Ghana has become the first country in West Africa to introduce vaccines against pneumococcal and rotavirus illnesses.
Dr Seth Berkley told the BBC that, “[The programme] gets these vaccines together out to people who need them, and you can do one large social mobilisation to try to get the population to understand that we’re tackling these two largest killers.”
Pneumococcal infections generally cause pneumonia, ear infections and meningitis, with the rotavirus illnesses can cause diarrhoea in children—both infections are two of the biggest childhood killers, especially in sub-Saharan Africa. Together, both diseases are responsible for the death of over 2.7 million children under the age of five every year.

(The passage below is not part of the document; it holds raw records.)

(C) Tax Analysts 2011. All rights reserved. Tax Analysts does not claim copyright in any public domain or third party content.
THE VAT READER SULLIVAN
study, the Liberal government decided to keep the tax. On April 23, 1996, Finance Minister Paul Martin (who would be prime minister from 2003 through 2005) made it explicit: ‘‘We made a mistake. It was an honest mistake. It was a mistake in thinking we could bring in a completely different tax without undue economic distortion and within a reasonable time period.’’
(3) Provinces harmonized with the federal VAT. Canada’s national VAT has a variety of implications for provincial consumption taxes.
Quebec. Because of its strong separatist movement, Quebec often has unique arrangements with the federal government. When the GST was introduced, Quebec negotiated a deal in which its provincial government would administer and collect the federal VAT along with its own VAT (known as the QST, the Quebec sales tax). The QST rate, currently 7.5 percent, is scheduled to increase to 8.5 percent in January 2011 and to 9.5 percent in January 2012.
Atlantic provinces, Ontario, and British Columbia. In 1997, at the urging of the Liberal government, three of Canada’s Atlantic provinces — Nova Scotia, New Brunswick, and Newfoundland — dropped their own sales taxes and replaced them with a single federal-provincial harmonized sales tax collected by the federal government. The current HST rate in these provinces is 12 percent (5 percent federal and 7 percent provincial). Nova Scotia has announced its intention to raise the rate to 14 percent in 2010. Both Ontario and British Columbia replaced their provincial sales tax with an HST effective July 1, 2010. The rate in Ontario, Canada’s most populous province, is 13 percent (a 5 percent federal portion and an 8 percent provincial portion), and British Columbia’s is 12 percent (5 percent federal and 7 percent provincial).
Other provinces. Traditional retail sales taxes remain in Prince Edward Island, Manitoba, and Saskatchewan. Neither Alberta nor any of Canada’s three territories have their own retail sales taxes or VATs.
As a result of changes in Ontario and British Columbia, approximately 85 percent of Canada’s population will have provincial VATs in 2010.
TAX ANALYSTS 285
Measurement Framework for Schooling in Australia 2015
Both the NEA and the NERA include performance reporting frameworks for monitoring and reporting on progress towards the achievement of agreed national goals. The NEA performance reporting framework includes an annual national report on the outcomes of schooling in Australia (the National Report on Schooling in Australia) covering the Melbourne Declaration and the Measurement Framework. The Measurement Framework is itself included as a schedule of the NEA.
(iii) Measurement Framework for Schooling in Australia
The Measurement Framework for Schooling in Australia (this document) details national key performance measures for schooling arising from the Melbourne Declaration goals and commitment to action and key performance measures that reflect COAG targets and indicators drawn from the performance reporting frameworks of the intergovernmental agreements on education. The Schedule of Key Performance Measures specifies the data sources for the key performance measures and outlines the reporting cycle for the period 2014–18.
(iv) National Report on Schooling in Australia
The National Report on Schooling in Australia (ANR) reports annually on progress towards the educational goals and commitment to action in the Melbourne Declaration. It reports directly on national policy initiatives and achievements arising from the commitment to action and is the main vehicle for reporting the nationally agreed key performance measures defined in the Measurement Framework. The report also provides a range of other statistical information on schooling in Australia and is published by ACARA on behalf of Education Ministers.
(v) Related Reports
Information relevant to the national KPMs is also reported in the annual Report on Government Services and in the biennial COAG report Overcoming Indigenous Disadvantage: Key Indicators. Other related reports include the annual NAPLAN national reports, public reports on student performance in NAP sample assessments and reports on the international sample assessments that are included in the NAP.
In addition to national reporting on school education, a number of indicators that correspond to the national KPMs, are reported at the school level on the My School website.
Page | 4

The First Lady of Ghana, Ernestina Naadu Mills said, “Today is a great day for Ghanaians as we have the opportunity to improve the lot of our children who are our future and the greatest resource for our development agenda.”
$2.43 million (£1.5 million) was contributed by JP Morgan and the contribution was matched by Global Alliance for Vaccines and Immunisation (GAVI) , an institution that seeks to bring donor governments, the United Nations’ World Health Organisation (WHO), World Bank, the Bill & Melinda Gates Foundation and other private donors.
GAVI was able to get the manufacturers of the vaccines—GSK, Pfizer and Merck—to discount 90% of the price of the drugs to make it affordable for the Ghanaian government, who are also contributing to the cost about 20 US cents per dose.